Through this current call for proposals, SIEF will continue to build research that is both rigorous and relevant for policy. The focus of this seventh call for proposals will be on:
- the use of technology to accelerate learning and skill development among children, adolescents, or youth who have been displaced from their homes or who are living in contexts characterized by fragility, violence, or conflict;
- the use of technology to accelerate learning and skill development among children with special needs or disabilities;
- the use of technology to understand how to protect the learning of children, adolescents, or youth from climate hazards or decrease the sensitivity of learning to these hazards.
SIEF welcomes proposals from researchers within and outside the World Bank, and in the first stage of application screening, external researchers can submit applications. Because SIEF is a Bank-executed trust fund, however, each full (second stage) proposal must be submitted by a World Bank regular employee who is accredited to serve as the task team leader (TTL), and the award is made to the TTL’s unit. These task team leaders provide fiduciary oversight for SIEF funds and, at the same time, increase the likelihood that governments engage with evaluation results. They also ensure that both intervention and evaluation designs will deliver evidence that countries will find useful. The section on How to apply below details how external researchers can be paired with World Bank task team leaders.

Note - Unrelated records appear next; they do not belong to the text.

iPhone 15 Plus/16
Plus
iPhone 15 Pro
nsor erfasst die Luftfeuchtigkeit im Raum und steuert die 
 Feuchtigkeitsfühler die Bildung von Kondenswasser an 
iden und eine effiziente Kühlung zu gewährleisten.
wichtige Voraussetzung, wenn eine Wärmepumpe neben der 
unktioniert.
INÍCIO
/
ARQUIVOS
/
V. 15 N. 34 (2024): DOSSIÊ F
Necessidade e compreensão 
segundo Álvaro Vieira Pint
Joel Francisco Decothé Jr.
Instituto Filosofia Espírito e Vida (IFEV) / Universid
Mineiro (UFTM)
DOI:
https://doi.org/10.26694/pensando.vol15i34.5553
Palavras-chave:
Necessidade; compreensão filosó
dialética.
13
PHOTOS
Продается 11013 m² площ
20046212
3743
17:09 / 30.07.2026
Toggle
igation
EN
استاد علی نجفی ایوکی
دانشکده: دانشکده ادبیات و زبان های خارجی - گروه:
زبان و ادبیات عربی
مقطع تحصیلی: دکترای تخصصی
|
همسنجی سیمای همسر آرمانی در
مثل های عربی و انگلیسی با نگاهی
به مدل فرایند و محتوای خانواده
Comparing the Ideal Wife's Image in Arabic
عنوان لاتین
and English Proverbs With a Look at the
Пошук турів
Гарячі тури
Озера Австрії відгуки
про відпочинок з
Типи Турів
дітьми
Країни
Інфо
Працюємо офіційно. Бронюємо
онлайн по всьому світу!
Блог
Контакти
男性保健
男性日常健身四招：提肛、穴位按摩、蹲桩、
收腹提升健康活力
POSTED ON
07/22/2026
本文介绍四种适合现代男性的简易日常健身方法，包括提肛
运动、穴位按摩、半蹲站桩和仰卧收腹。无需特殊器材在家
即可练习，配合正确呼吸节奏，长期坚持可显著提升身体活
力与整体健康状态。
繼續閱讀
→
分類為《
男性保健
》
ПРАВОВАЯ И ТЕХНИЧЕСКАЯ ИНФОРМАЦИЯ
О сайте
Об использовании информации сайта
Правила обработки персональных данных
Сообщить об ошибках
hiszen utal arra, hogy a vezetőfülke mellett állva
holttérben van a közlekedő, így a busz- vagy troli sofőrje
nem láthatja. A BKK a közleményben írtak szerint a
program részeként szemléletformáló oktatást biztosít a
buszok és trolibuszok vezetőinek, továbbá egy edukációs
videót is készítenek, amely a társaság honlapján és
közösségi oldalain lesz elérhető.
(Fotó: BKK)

While only World Bank task team leaders can submit full proposals to SIEF, each proposal must have at least one experienced researcher dedicated to the evaluation. 2 This researcher can be a current staff member of the World Bank or can be an external researcher who will eventually be hired as an individual (as a World Bank short-term consultant) if the proposal turns out to be successful. No universities or research organizations or firms can participate in SIEF’s call for proposals, as it is not a procurement process. Moreover, if a researcher collaborates with a task team leader on a proposal, any organization, firm, or institution that also compensates that researcher will not be eligible to be contracted as a vendor or receive any payments from the World Bank for any evaluation activities. Instead, a vendor will be selected competitively according to World Bank procurement rules. For researchers accustomed to applying for grants that go to their respective institutions, this is an important difference to be aware of.